Other processes can’t be worked around without significant costs. If a major credit card firm goes offline for minutes, millions of dollars are lost. People in the process of buying will just switch their payment to the next card in their wallet, thus causing a great loss of revenue (and probably interest).
Knowing the process, revenue impact and workaround options, you can start to talk in terms of DR technology planning. Enter the terms RTO and RPO.
RTO & RPO: Recovery Time & Recovery Point
RTO: Recovery Time Objective is the amount of time you are willing take to recover services. This could be weeks, days, hours or seconds. Do not make assumptions on this. Ask the owners of the business process. Their expectations do not always require a superhero. If they do, they should have ample justification.
RPO: Recovery Point Objective is the state of the process (and probably data) you wish to recover to. This could be start of business day, start of fiscal quarter, the last hour, or the last transactions.
By tweaking the RTO and RPO, you really get a sense of the investment you’ll have to make in DR. This is also where mistakes commonly pop up. I found myself explaining RTO/RPO in every meeting with anybody about DR.
When evaluating technical solutions for meeting RTO and RPO, costs can change quickly. For example, recovering from last night’s backup is a fairly cheap solution. The RTO could be 8 hours to restore a backup onto another system, assuming you’re not in a resource contention race on your backup infrastructure.
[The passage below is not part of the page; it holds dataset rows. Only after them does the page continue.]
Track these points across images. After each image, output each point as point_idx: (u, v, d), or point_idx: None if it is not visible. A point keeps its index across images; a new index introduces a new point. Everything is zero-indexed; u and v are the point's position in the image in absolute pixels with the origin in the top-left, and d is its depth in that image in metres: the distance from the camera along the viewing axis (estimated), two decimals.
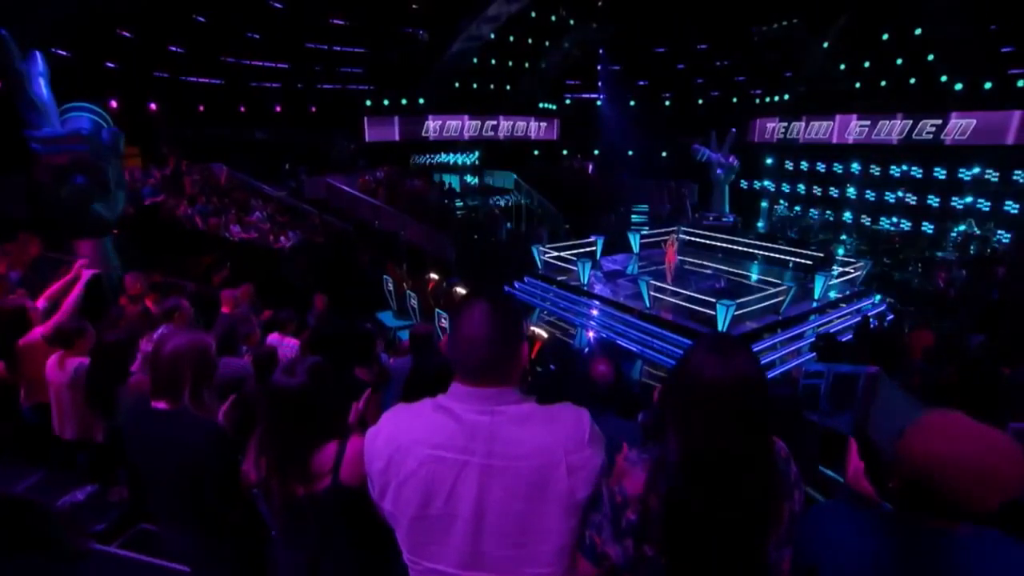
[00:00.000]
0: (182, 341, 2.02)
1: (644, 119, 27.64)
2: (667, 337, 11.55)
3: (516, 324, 1.50)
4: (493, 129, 24.94)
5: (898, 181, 20.38)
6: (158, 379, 1.96)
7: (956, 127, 17.88)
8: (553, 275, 14.97)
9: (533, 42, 24.95)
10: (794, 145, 22.86)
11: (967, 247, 17.89)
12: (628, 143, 28.06)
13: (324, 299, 6.87)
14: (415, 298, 11.15)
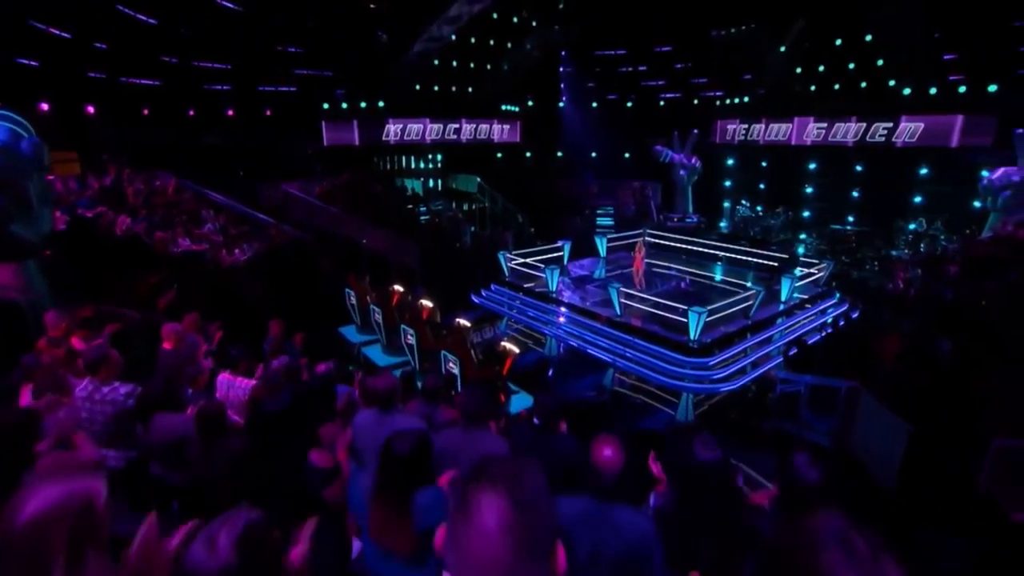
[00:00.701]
0: (50, 499, 1.31)
1: (607, 120, 27.78)
2: (639, 345, 11.41)
3: (546, 525, 1.03)
4: (456, 132, 24.56)
5: (854, 181, 20.93)
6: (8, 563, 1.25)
7: (906, 130, 18.63)
8: (520, 282, 14.77)
9: (495, 44, 24.62)
10: (755, 146, 23.33)
11: (918, 245, 18.56)
12: (591, 145, 28.14)
13: (279, 325, 6.34)
14: (379, 312, 10.65)
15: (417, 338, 9.53)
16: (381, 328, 10.80)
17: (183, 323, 5.44)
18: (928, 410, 6.20)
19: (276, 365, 5.35)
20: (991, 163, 17.12)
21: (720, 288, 14.88)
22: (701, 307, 10.93)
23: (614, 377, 11.42)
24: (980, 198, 17.31)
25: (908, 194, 19.68)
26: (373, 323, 11.07)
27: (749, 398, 9.81)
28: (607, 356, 11.59)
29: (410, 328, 9.60)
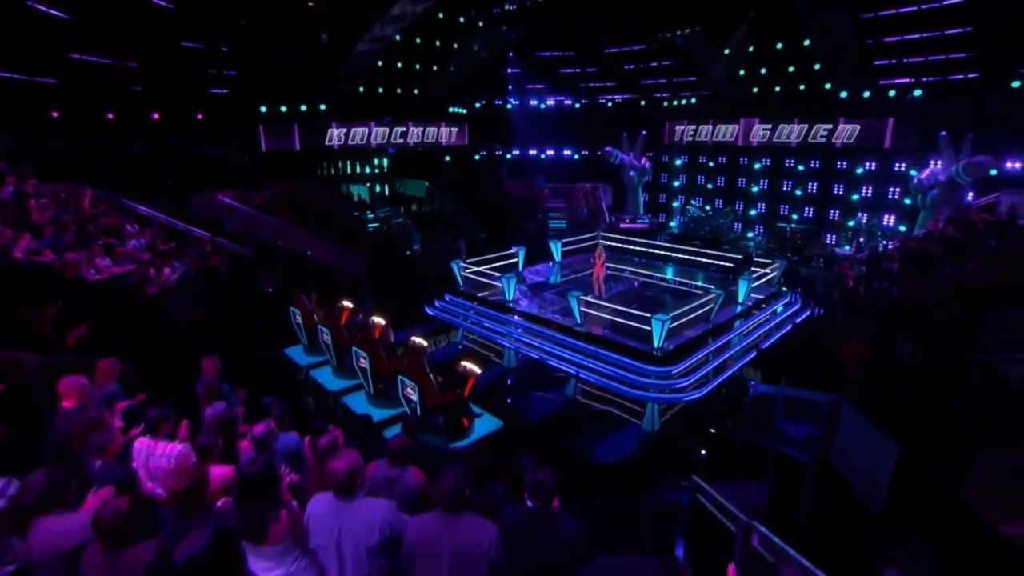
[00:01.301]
0: None
1: (555, 122, 27.59)
2: (602, 355, 11.11)
3: None
4: (402, 136, 23.76)
5: (797, 180, 21.56)
6: None
7: (844, 131, 19.33)
8: (475, 291, 14.31)
9: (441, 44, 23.90)
10: (703, 147, 23.68)
11: (858, 241, 19.14)
12: (541, 145, 27.96)
13: (214, 364, 5.55)
14: (327, 333, 9.86)
15: (370, 361, 8.82)
16: (330, 349, 10.01)
17: (97, 370, 4.59)
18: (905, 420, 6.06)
19: (209, 414, 4.61)
20: (920, 163, 18.03)
21: (675, 290, 14.90)
22: (664, 314, 10.71)
23: (576, 387, 11.00)
24: (911, 196, 18.08)
25: (846, 193, 20.36)
26: (321, 344, 10.25)
27: (722, 400, 9.65)
28: (569, 368, 11.21)
29: (362, 350, 8.88)
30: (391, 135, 22.97)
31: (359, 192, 22.25)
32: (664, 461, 8.34)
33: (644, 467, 7.70)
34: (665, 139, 24.92)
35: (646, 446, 8.70)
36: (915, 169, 18.36)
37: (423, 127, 24.32)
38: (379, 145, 23.09)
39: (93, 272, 9.05)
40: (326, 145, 21.45)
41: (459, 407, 8.14)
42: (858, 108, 18.81)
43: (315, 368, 10.75)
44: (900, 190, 19.15)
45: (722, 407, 9.53)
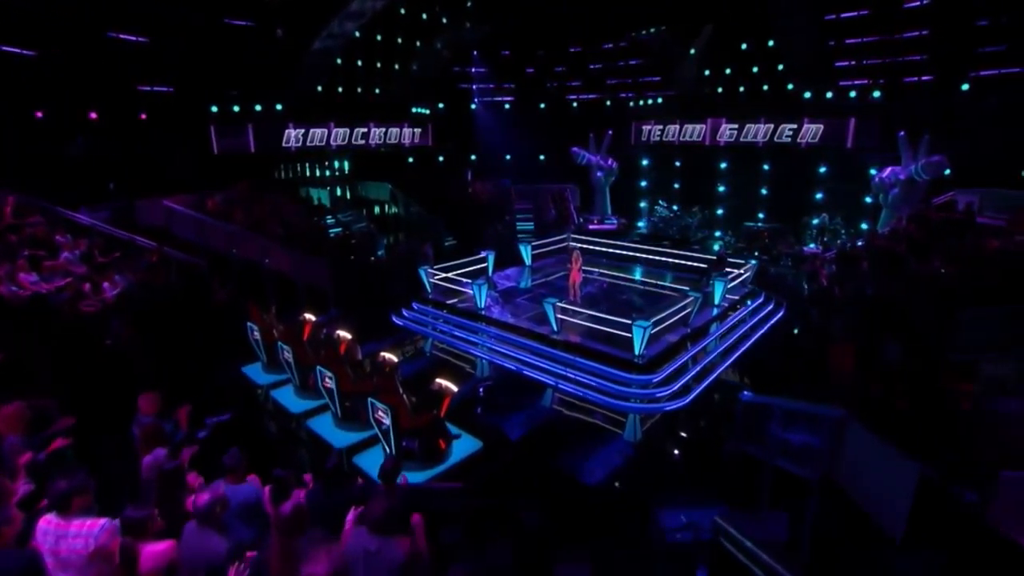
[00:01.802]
0: None
1: (520, 122, 27.23)
2: (580, 364, 10.62)
3: None
4: (364, 137, 22.84)
5: (762, 180, 21.82)
6: None
7: (808, 131, 19.60)
8: (444, 299, 13.70)
9: (403, 42, 23.12)
10: (670, 146, 23.68)
11: (822, 239, 19.54)
12: (505, 148, 27.54)
13: (153, 401, 4.79)
14: (288, 351, 9.09)
15: (336, 381, 8.12)
16: (292, 367, 9.23)
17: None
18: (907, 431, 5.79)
19: (148, 463, 3.90)
20: (880, 162, 18.32)
21: (647, 292, 14.63)
22: (644, 320, 10.31)
23: (553, 396, 10.51)
24: (872, 195, 18.39)
25: (810, 191, 20.62)
26: (283, 362, 9.46)
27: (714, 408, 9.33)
28: (546, 378, 10.72)
29: (327, 370, 8.17)
30: (352, 136, 21.93)
31: (319, 196, 21.24)
32: (652, 475, 7.94)
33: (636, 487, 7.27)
34: (632, 139, 24.87)
35: (632, 458, 8.33)
36: (875, 168, 18.69)
37: (385, 128, 23.49)
38: (339, 147, 22.18)
39: (14, 289, 8.04)
40: (283, 147, 20.42)
41: (436, 429, 7.54)
42: (821, 108, 19.06)
43: (276, 387, 9.95)
44: (861, 189, 19.42)
45: (713, 415, 9.20)
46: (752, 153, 21.45)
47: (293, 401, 9.40)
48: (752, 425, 7.17)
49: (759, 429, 7.00)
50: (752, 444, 7.10)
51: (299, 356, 9.20)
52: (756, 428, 7.08)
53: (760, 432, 6.98)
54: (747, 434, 7.29)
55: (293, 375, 9.47)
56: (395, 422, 7.17)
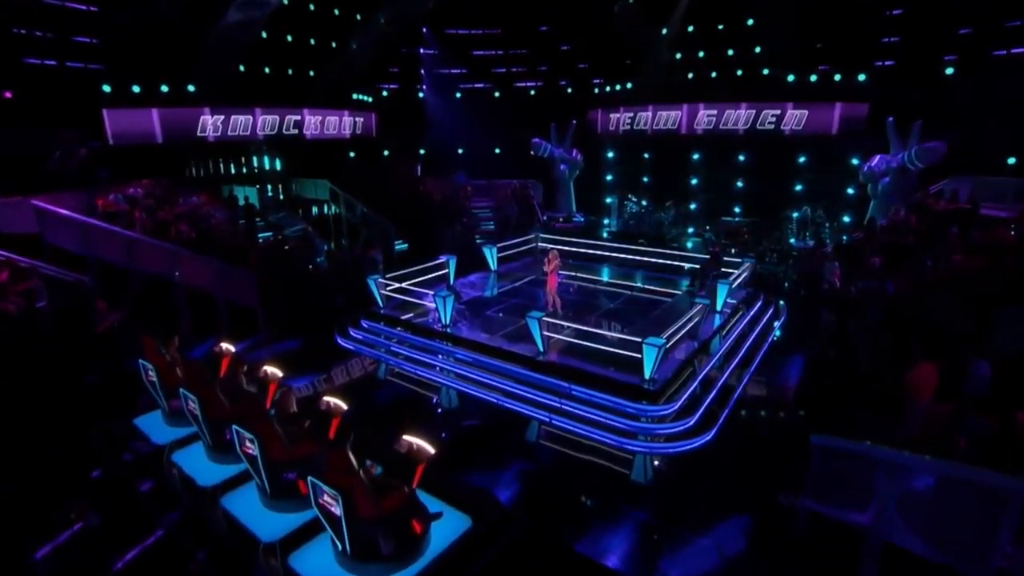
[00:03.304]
0: None
1: (475, 111, 25.70)
2: (578, 394, 8.89)
3: None
4: (296, 126, 20.43)
5: (739, 171, 20.89)
6: None
7: (792, 117, 18.76)
8: (399, 314, 11.98)
9: (341, 15, 20.74)
10: (641, 136, 22.44)
11: (803, 233, 18.74)
12: (458, 139, 26.00)
13: None
14: (194, 400, 6.77)
15: (262, 447, 5.91)
16: (201, 422, 6.92)
17: None
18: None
19: None
20: (864, 150, 17.60)
21: (633, 298, 13.40)
22: (657, 336, 8.62)
23: (539, 430, 8.74)
24: (858, 185, 17.73)
25: (790, 182, 19.87)
26: (187, 412, 7.13)
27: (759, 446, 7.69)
28: (535, 412, 8.98)
29: (247, 431, 5.93)
30: (283, 125, 19.37)
31: (246, 195, 18.69)
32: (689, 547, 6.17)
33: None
34: (599, 127, 23.69)
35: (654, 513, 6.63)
36: (857, 157, 17.99)
37: (322, 116, 21.28)
38: (268, 137, 19.62)
39: None
40: (198, 136, 17.76)
41: (409, 509, 5.48)
42: (805, 93, 18.33)
43: (182, 446, 7.58)
44: (844, 179, 18.76)
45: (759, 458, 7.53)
46: (730, 142, 20.49)
47: (205, 468, 7.08)
48: (835, 479, 5.54)
49: (847, 484, 5.39)
50: (837, 506, 5.47)
51: (209, 407, 6.89)
52: (842, 483, 5.46)
53: (850, 489, 5.36)
54: (825, 491, 5.64)
55: (203, 432, 7.14)
56: (350, 511, 5.06)
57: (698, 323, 10.49)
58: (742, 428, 8.56)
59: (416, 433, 5.76)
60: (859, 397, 7.61)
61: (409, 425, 8.22)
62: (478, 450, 8.16)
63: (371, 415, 9.00)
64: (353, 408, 6.13)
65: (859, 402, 7.49)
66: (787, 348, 11.33)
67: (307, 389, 9.75)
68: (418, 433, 5.76)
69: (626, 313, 12.17)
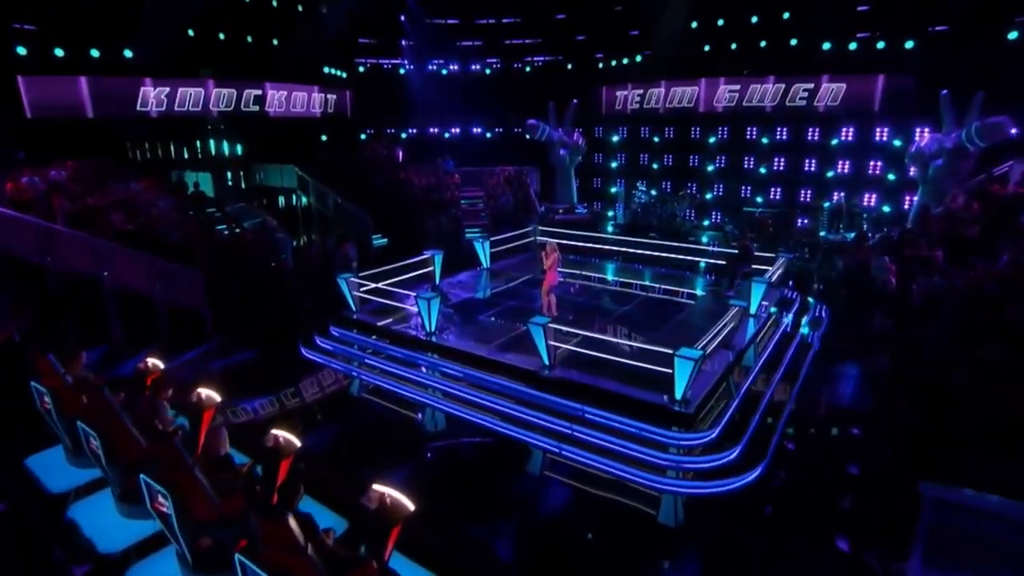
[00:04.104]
0: None
1: (463, 90, 25.25)
2: (592, 418, 7.87)
3: None
4: (257, 102, 19.34)
5: (762, 155, 20.14)
6: None
7: (828, 92, 17.89)
8: (375, 319, 11.26)
9: None
10: (654, 116, 21.64)
11: (837, 225, 17.90)
12: (446, 120, 25.63)
13: None
14: (95, 438, 5.53)
15: (176, 504, 4.67)
16: (104, 465, 5.69)
17: None
18: None
19: None
20: (907, 129, 16.95)
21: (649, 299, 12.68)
22: (689, 348, 7.51)
23: (544, 460, 7.72)
24: (910, 168, 16.69)
25: (822, 167, 19.09)
26: (88, 453, 5.90)
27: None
28: (542, 441, 7.87)
29: (159, 483, 4.68)
30: (241, 100, 18.14)
31: (195, 181, 17.67)
32: None
33: None
34: (603, 108, 23.03)
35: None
36: (900, 137, 17.22)
37: (288, 91, 20.21)
38: (223, 113, 18.43)
39: None
40: (138, 111, 16.55)
41: None
42: (843, 63, 17.48)
43: (88, 494, 6.36)
44: (882, 163, 18.03)
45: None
46: (755, 122, 19.63)
47: (108, 526, 5.82)
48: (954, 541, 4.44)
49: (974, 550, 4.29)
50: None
51: (117, 445, 5.63)
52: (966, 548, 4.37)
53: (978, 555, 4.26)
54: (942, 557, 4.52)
55: (109, 477, 5.88)
56: None
57: (733, 329, 9.39)
58: (797, 460, 7.43)
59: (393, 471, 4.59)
60: (962, 427, 6.45)
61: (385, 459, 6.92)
62: (471, 487, 7.13)
63: (338, 446, 7.94)
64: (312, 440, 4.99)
65: (963, 434, 6.33)
66: (832, 359, 10.29)
67: (259, 412, 8.73)
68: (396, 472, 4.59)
69: (642, 318, 11.33)
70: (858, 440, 7.96)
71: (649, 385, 7.92)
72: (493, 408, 8.57)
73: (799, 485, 6.97)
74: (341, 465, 7.31)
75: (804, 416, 8.45)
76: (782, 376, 9.39)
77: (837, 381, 9.53)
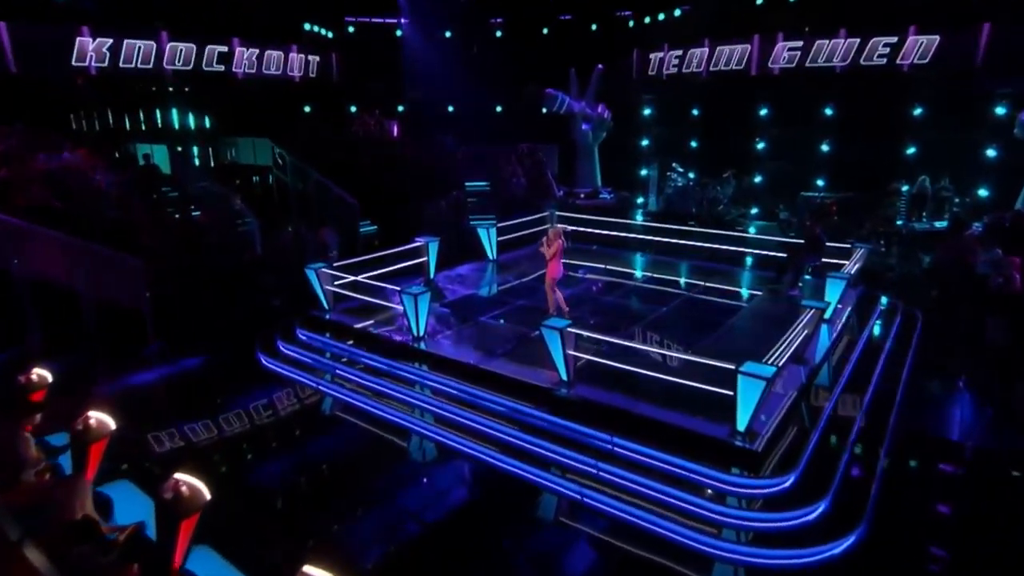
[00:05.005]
0: None
1: (470, 56, 25.12)
2: (623, 453, 6.85)
3: None
4: (223, 60, 18.65)
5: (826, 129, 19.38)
6: None
7: (915, 46, 16.87)
8: (352, 321, 10.64)
9: None
10: (695, 82, 20.84)
11: (919, 212, 17.16)
12: (448, 91, 25.20)
13: None
14: None
15: None
16: None
17: None
18: None
19: None
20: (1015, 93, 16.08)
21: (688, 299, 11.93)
22: (757, 363, 6.49)
23: (558, 503, 6.83)
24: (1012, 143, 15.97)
25: (901, 142, 18.29)
26: None
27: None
28: (559, 484, 6.84)
29: None
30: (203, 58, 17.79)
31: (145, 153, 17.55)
32: None
33: None
34: (634, 73, 22.23)
35: None
36: (1005, 104, 16.22)
37: (259, 49, 19.61)
38: (180, 73, 17.83)
39: None
40: (75, 66, 15.84)
41: None
42: (936, 10, 16.52)
43: None
44: (983, 136, 16.95)
45: None
46: (818, 87, 18.80)
47: None
48: None
49: None
50: None
51: None
52: None
53: None
54: None
55: None
56: None
57: (806, 338, 8.33)
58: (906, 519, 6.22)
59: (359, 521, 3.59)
60: None
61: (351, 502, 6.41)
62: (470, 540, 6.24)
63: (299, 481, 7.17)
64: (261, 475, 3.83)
65: None
66: (926, 374, 9.37)
67: (191, 438, 7.90)
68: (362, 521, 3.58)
69: (684, 322, 10.57)
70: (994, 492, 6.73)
71: (698, 410, 6.89)
72: (493, 437, 7.62)
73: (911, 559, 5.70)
74: (286, 513, 6.47)
75: (907, 455, 7.26)
76: (872, 400, 8.18)
77: (945, 407, 8.46)
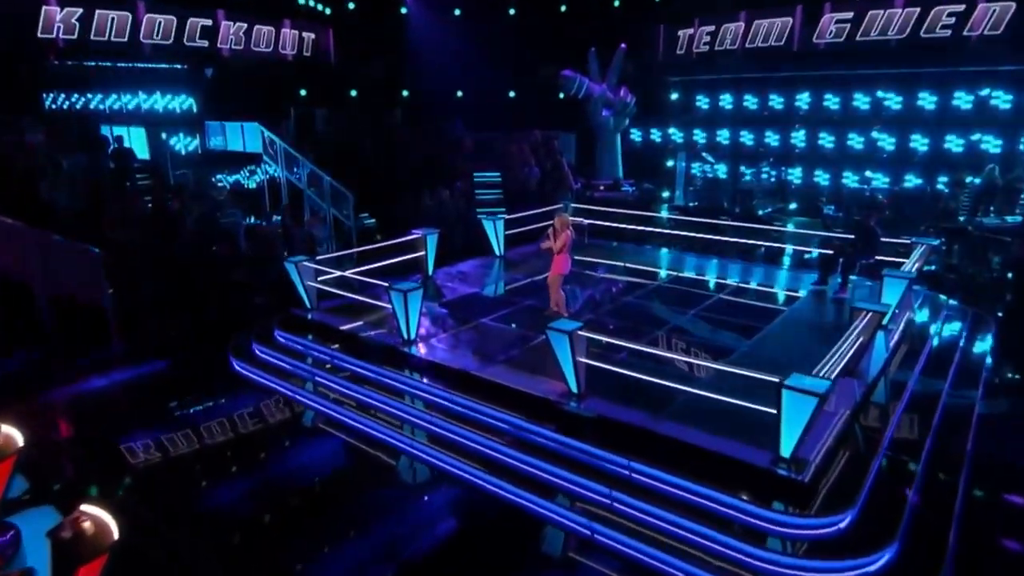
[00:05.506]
0: None
1: (480, 35, 24.81)
2: (642, 481, 6.28)
3: None
4: (207, 35, 18.69)
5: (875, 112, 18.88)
6: None
7: (986, 14, 16.18)
8: (338, 321, 10.40)
9: None
10: (728, 63, 20.64)
11: (986, 207, 16.35)
12: (456, 74, 25.17)
13: None
14: None
15: None
16: None
17: None
18: None
19: None
20: None
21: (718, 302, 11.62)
22: (806, 376, 5.91)
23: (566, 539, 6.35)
24: None
25: (965, 128, 17.66)
26: None
27: None
28: (565, 517, 6.32)
29: None
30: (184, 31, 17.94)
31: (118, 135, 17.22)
32: None
33: None
34: (660, 53, 22.23)
35: None
36: None
37: (248, 23, 19.67)
38: (159, 48, 17.87)
39: None
40: (40, 37, 15.81)
41: None
42: None
43: None
44: None
45: None
46: (870, 63, 18.25)
47: None
48: None
49: None
50: None
51: None
52: None
53: None
54: None
55: None
56: None
57: (860, 347, 7.70)
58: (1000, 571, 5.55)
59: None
60: None
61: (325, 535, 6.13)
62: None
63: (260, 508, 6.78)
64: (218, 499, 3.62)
65: None
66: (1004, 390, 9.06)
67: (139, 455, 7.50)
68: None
69: (715, 327, 10.25)
70: None
71: (732, 431, 6.28)
72: (495, 459, 7.10)
73: None
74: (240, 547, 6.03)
75: (990, 487, 6.56)
76: (941, 421, 7.46)
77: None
In this case however, your RPO is last night’s backup. If that’s good enough, super, you’ve solved a DR problem for minimal investment.
It’s quite likely that you have stricter RTO and RPOs than 8 hours. This is where having the recovery model built into the architecture needs to happen. Horizontally scaling with shared-nothing architectures across sites is normally the holy grail for low (near-zero) RPO/RTO. If your applications can fit into this type of architecture, you should be using it. It can be expensive, as you have to have enough capacity to lose a site and still run.
Other options might include virtualization recovery solutions, bringing up services in a public cloud, automation solutions (like Puppet), or shutting down non-business-critical systems.
Build your disaster recovery plan on the needs of the organization
Another thing to verify with your stakeholders are the definitions of disaster and recovery. Is it a disaster if one application is down? Is it only if the whole data center has issues? That is for you to decide. As for recovery, does this mean everything is performing at 100% perfection? Could business happen, but at a slower rate? Would performance degradation be acceptable? Would having some subsystems offline be okay?
Disaster Recovery takes a lot of careful planning and education. At this point, I’ve only scratched the surface of the inputs that can help make a successful disaster recovery plan. With this foundation, you can build out important components of a DR plan, from implementation to testing/validation, upgrades and changes in business processes. These topics may be covered more in-depth in future posts, but the details will be somewhat dependent on your infrastructure and organization. There’s no one-size-fits-all technical solution for disaster recovery, but every organization needs to be in agreement on what they want recovered and what they’re willing to sacrifice for that recovery to identify the best technical solution for their situation.